Real Time Twitter Sentiment Analysis for Brand Improvement using User Specified Topics

License

Notifications You must be signed in to change notification settings

SidNimbalkar/Real-time-twitter-sentiment-analysis

Repository files navigation

Real Time Twitter Sentiment Analysis for Trend tracking or Brand Improvement

Codelab

Overview

  • Scrape Historic Tweets
  • Create labelled dataset using Amazon Comprehend
  • Train a BERT model using the labelled Dataset
  • Create a microservice using the trained model
  • Scrape live data on a user specified topic
  • Ingest data into kafka
  • Set up kafka producer to produce event stream
  • Set up kafka consumers to process the events, extract essential information and perform sentiment analysis on the tweet
  • Stream this live data in a topic
  • Read the live stream into Druid
  • Flatten the data and store it as rows and column in a database
  • Visualize and Analyze data using Turnilo
  • Dockerize various components
  • Use K8 to manage containers
  • Deploy to EC2

System Architecture

alt text

Install instructions

Create an Amazon Web Services (AWS) account

If you already have an account, skip this step.

Go to this link and follow the instructions. You will need a valid debit or credit card. You will not be charged, it is only to validate your ID.

Install AWS Command Line Interface (AWSCLI)

Install the AWS CLI Version 1 for your operating system. Please follow the appropriate link below based on your operating system.

** Please make sure you add the AWS CLI version 1 executable to your command line Path. Verify that AWS CLI is installed correctly by running aws --version.

  • You should see something similar to aws-cli/1.17.0 Python/3.7.4 Darwin/18.7.0 botocore/1.14.0.

Configuring the AWS CLI

You need to retrieve AWS credentials that allow your AWS CLI to access AWS resources.

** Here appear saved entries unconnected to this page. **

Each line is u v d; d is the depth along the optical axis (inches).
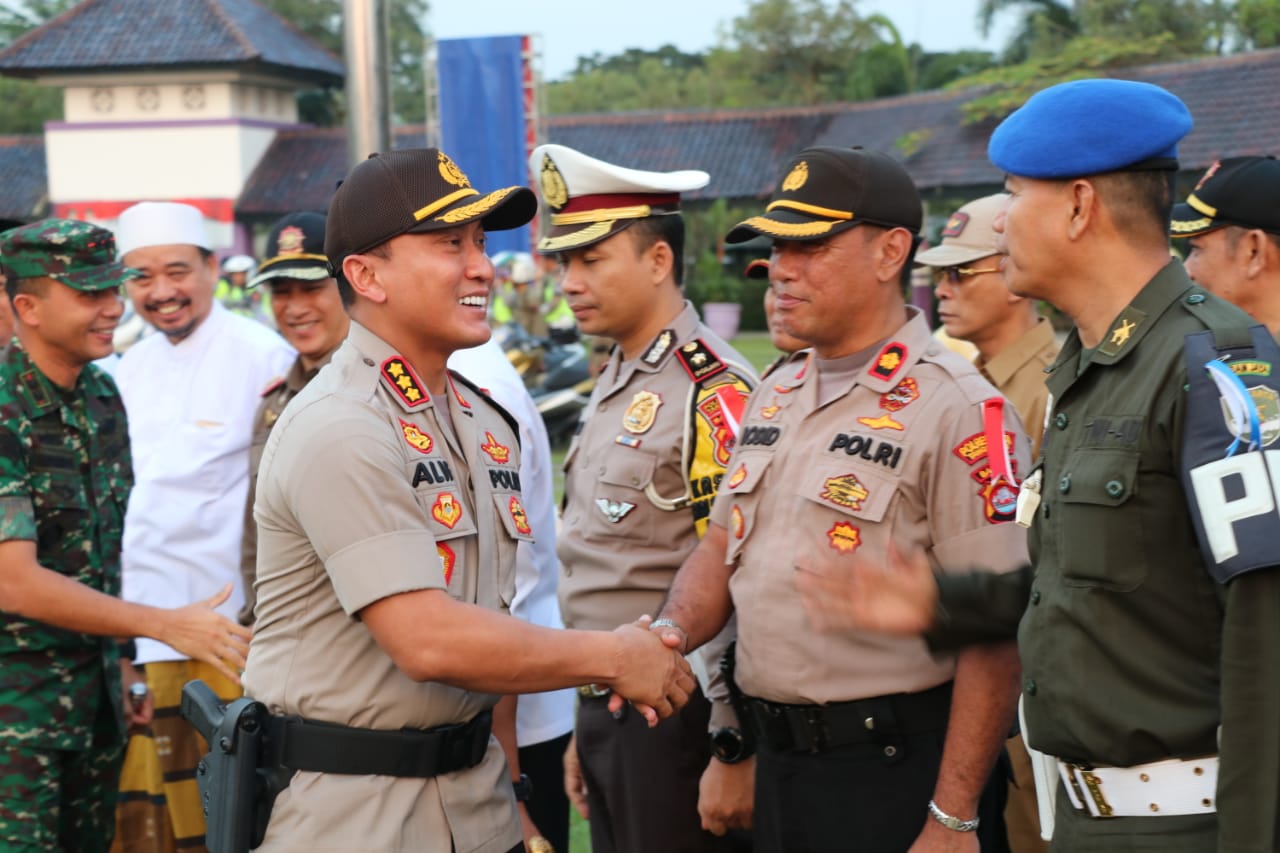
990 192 805.9
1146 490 80.2
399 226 93.7
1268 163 128.6
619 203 126.3
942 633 88.7
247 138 1043.3
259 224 1063.6
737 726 117.6
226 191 1036.5
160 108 1039.6
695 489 121.5
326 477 89.4
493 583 98.9
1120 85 84.7
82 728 133.1
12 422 129.8
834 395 107.7
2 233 139.9
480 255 97.7
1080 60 808.3
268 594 94.9
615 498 125.6
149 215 163.5
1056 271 86.7
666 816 124.5
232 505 165.2
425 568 89.4
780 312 108.6
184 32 1034.1
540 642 91.8
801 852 106.5
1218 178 130.1
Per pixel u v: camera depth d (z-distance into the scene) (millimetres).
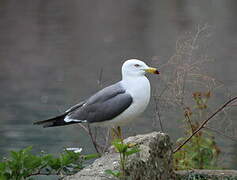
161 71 12180
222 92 18906
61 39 34812
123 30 37625
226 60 25391
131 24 39688
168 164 8305
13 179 7816
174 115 16047
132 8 47219
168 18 40938
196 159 11250
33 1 49625
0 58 29766
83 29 38406
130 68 8758
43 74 25844
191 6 46250
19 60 29250
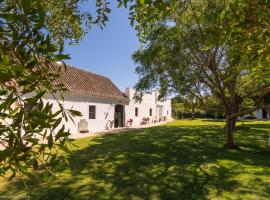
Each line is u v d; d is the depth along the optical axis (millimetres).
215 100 15547
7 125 1320
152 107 41406
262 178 8406
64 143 1526
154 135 20250
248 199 6625
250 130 22891
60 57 1564
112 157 11625
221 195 6918
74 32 4723
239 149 13750
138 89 14414
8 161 1391
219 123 34469
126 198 6684
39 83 1627
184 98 14008
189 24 10266
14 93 1366
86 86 25062
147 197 6766
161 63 13008
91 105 24344
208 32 2752
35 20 1494
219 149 13727
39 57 1550
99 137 19406
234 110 13711
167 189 7375
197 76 12992
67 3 3867
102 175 8680
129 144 15594
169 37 11000
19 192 6930
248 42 2545
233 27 2537
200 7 9375
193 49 11305
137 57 13219
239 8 2488
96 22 3588
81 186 7543
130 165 10133
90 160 10977
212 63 11273
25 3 1387
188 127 27359
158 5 2656
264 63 2572
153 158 11445
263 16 2404
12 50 1473
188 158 11453
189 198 6723
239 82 13586
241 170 9430
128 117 32594
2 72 1185
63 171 1610
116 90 31859
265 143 15734
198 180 8219
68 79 23172
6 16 1378
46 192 7012
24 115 1325
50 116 1418
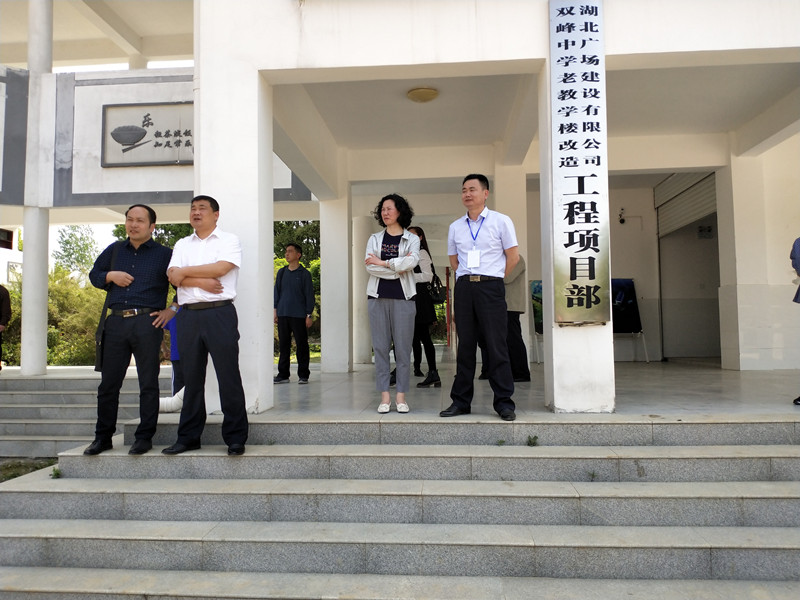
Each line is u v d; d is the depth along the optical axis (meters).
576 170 4.08
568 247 4.05
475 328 4.02
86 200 7.29
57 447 5.67
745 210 7.45
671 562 2.79
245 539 2.98
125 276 3.69
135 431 3.94
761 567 2.77
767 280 7.46
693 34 4.12
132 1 9.14
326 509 3.22
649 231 10.14
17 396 6.55
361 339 10.45
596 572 2.81
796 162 7.49
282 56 4.39
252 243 4.34
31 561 3.10
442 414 3.91
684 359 9.66
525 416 3.87
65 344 15.52
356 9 4.35
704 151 7.60
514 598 2.62
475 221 4.07
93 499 3.35
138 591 2.76
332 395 5.29
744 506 3.03
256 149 4.37
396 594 2.68
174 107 7.28
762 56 4.20
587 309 4.01
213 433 3.89
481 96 6.30
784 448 3.46
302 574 2.91
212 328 3.59
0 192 7.20
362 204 10.42
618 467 3.33
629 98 6.37
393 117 6.91
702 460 3.30
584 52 4.12
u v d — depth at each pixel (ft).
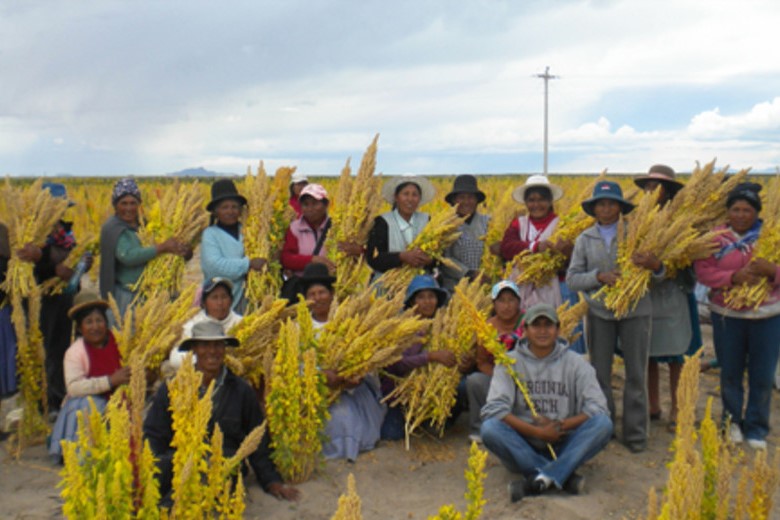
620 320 17.99
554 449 16.33
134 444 11.43
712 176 19.11
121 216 20.57
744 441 18.40
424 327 18.15
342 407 17.79
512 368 16.31
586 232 18.58
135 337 17.62
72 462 10.30
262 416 15.66
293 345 15.62
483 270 20.74
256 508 14.64
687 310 19.27
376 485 16.05
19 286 18.47
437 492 15.74
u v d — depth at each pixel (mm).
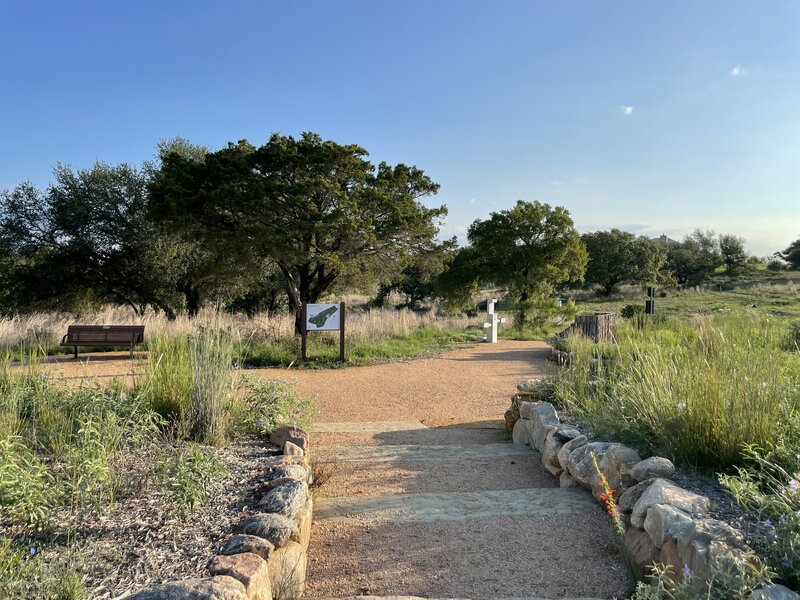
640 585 2539
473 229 26562
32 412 4852
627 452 4145
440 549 3605
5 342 13633
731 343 6422
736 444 3814
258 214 14352
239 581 2488
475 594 3074
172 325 15688
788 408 4250
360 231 14086
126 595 2434
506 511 4195
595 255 44812
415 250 16469
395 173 15930
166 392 5336
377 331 17703
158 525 3170
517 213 25000
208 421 5023
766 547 2682
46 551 2793
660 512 3004
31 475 3059
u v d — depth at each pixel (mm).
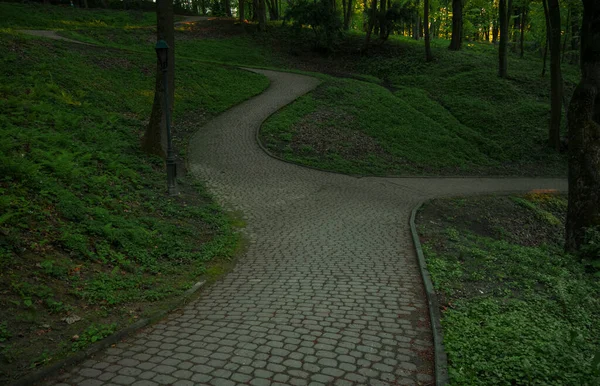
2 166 8102
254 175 16172
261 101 26281
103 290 6141
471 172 21547
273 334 5281
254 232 10633
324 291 6852
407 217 12438
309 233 10539
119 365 4512
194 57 35156
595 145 9688
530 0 32500
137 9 55531
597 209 9625
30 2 45875
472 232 12156
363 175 18266
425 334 5312
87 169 10734
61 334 4977
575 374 4176
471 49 44219
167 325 5605
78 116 15234
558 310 6223
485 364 4406
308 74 33281
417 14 46188
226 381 4191
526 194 17438
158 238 8805
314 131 22500
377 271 7875
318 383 4172
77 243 7004
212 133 20906
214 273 7879
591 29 9734
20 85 16750
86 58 24094
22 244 6355
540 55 44594
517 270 8109
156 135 15164
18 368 4250
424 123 25984
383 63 39500
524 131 26797
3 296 5199
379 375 4352
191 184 14094
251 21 51688
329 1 41344
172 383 4152
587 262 8695
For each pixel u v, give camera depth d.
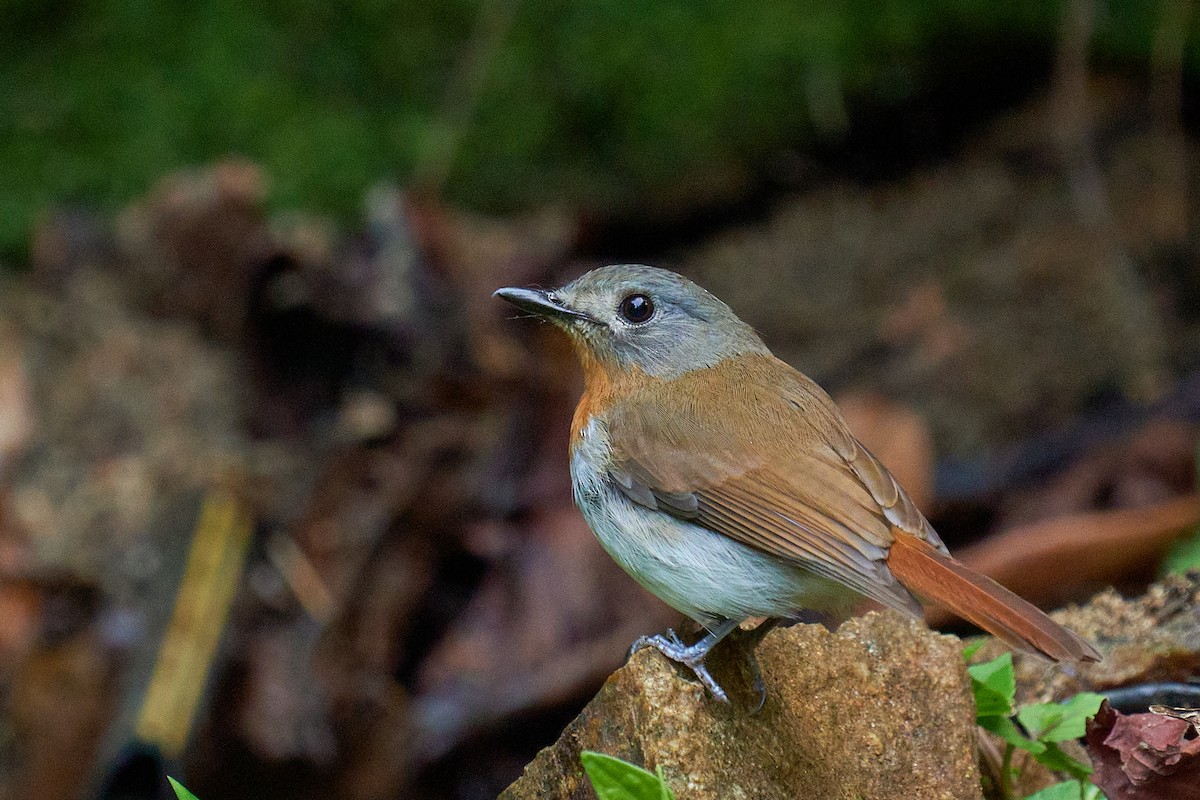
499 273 13.18
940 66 15.12
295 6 14.36
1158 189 14.37
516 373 12.34
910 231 14.48
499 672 11.14
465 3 14.60
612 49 14.80
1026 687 7.06
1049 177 14.66
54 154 13.59
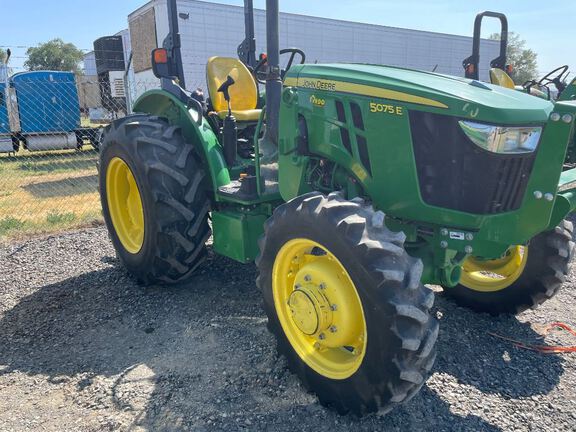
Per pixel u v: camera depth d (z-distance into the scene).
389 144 2.70
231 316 3.67
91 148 15.62
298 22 17.19
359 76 2.83
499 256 2.71
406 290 2.28
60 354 3.23
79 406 2.70
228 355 3.15
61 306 3.92
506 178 2.52
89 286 4.29
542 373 3.00
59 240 5.57
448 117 2.51
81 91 18.83
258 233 3.61
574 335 3.44
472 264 3.77
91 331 3.52
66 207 7.73
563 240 3.36
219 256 4.79
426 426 2.54
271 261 2.80
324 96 2.97
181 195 3.73
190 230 3.77
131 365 3.08
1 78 13.67
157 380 2.91
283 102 3.21
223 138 4.15
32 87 13.71
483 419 2.59
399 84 2.66
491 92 2.68
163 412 2.63
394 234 2.44
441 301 3.99
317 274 2.59
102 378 2.95
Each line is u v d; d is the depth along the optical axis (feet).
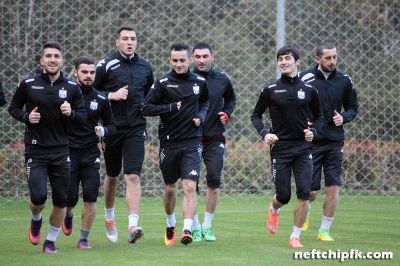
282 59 77.71
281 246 76.79
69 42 124.16
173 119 79.10
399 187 128.47
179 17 127.24
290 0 129.90
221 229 92.73
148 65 86.84
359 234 87.51
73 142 77.71
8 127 122.52
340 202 125.90
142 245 78.69
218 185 83.46
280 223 99.55
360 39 127.75
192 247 76.23
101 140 84.74
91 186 77.51
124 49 84.99
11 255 70.79
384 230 91.35
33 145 72.54
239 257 68.85
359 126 127.44
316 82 85.76
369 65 127.65
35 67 123.24
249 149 126.62
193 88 79.61
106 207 83.41
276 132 78.64
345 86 86.43
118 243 81.10
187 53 79.71
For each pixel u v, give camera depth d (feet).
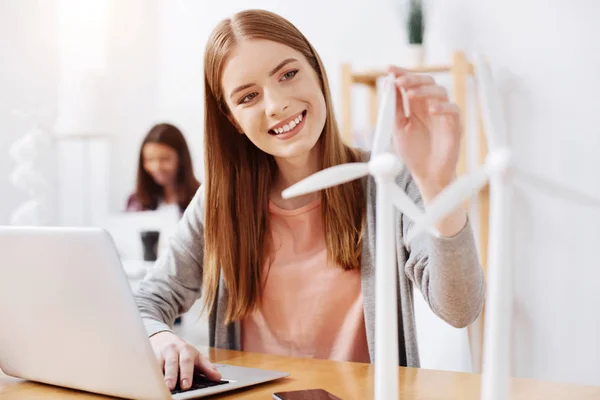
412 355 4.18
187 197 11.16
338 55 10.23
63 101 11.70
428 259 3.32
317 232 4.55
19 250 2.92
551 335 8.91
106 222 12.41
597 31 8.55
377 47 9.93
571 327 8.80
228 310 4.58
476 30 9.23
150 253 10.21
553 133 8.84
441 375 3.34
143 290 4.65
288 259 4.58
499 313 1.65
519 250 9.07
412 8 9.05
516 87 9.04
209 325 4.75
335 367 3.59
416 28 9.04
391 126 2.02
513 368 9.15
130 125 12.63
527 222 9.00
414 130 2.83
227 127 4.54
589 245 8.66
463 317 3.18
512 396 2.88
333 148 4.45
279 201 4.66
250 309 4.58
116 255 2.65
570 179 8.77
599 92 8.57
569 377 8.82
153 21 12.34
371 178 4.45
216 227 4.55
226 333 4.66
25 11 12.17
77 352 2.96
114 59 12.68
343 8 10.18
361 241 4.34
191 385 3.12
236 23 4.09
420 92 2.70
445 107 2.65
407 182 4.11
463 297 3.10
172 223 11.01
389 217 1.83
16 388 3.33
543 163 8.91
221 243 4.54
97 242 2.66
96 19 12.51
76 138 12.29
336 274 4.44
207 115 4.49
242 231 4.56
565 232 8.78
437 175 2.78
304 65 4.14
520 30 8.98
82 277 2.75
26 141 11.42
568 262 8.79
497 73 9.12
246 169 4.58
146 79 12.46
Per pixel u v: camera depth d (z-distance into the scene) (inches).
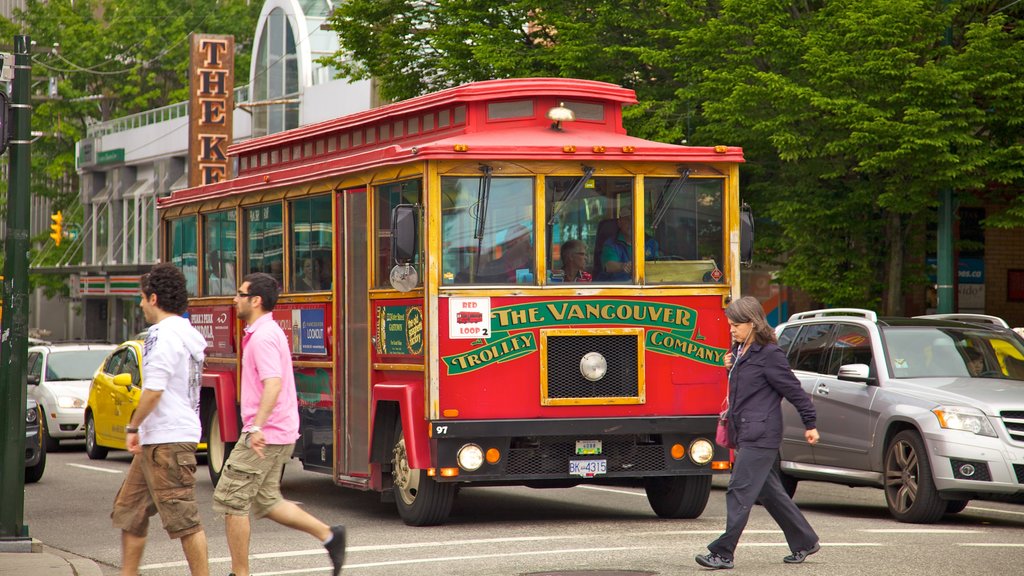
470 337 506.9
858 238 912.9
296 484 743.1
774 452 402.6
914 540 465.1
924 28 826.2
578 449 519.2
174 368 348.8
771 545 453.7
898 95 799.7
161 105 2797.7
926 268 928.9
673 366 525.7
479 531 511.2
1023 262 1175.6
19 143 473.7
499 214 513.7
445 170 509.4
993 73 811.4
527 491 700.0
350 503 637.9
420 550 459.5
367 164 548.1
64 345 1106.1
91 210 2677.2
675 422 522.3
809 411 401.7
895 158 801.6
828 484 759.7
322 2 1959.9
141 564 458.9
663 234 529.7
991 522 547.5
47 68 2753.4
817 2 933.2
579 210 521.0
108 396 933.8
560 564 417.1
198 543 351.9
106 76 2775.6
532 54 987.3
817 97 808.3
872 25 810.2
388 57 1117.1
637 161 526.0
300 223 620.1
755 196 949.2
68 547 518.3
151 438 348.2
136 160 2466.8
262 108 2014.0
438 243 506.6
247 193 678.5
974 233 1164.5
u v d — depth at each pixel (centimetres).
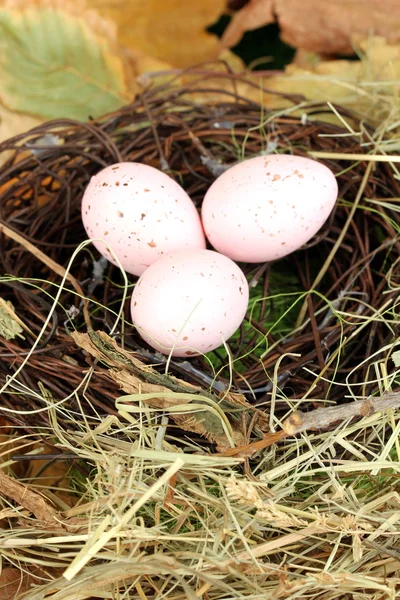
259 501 23
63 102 33
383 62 33
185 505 25
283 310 30
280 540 24
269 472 24
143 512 25
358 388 26
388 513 24
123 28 36
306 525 24
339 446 26
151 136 30
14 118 32
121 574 24
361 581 24
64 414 25
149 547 25
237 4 37
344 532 24
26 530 25
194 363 27
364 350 27
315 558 25
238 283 26
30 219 29
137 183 27
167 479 23
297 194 26
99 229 27
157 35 37
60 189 29
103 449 26
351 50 35
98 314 28
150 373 25
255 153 30
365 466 24
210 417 25
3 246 28
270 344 28
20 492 25
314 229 27
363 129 29
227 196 27
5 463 26
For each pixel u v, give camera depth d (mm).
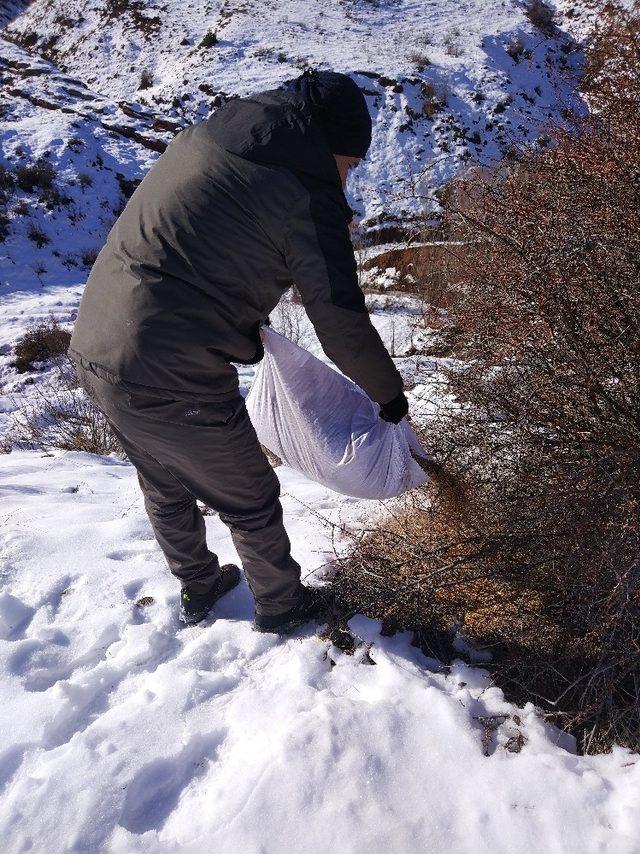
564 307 2320
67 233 22375
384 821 1894
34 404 9531
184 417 2186
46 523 3582
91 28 35594
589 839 1798
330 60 29812
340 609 2664
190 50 32594
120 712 2287
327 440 2557
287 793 1960
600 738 2121
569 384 2484
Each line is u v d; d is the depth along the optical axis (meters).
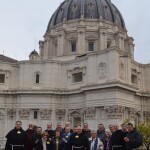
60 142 16.16
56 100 57.69
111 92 48.03
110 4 79.31
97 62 52.34
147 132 38.09
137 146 13.87
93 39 70.69
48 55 74.19
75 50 71.00
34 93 57.34
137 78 59.06
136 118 56.31
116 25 74.31
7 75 60.66
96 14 74.19
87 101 51.72
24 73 59.62
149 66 60.59
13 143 14.71
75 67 57.22
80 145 15.18
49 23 82.25
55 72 59.06
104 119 49.00
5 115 58.84
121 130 15.41
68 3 78.06
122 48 72.31
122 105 48.44
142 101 58.41
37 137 16.66
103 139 17.25
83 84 55.03
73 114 56.38
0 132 57.91
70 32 71.62
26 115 57.12
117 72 49.25
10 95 59.41
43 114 56.56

  1. Sign into the AWS console. This simply requires that you sign in with the email and password you used to create your account. If you already have an AWS account, be sure to log in as the root user.
  2. Choose your account name in the navigation bar at the top right, and then choose My Security Credentials.
  3. Expand the Access keys (access key ID and secret access key) section.
  4. Press Create New Access Key.
  5. Press Download Key File to download a CSV file that contains your new AccessKeyId and SecretKey. Keep this file somewhere where you can find it easily.

Now, you can configure your AWS CLI with the credentials you just created and downloaded.

  1. In your Terminal, run aws configure.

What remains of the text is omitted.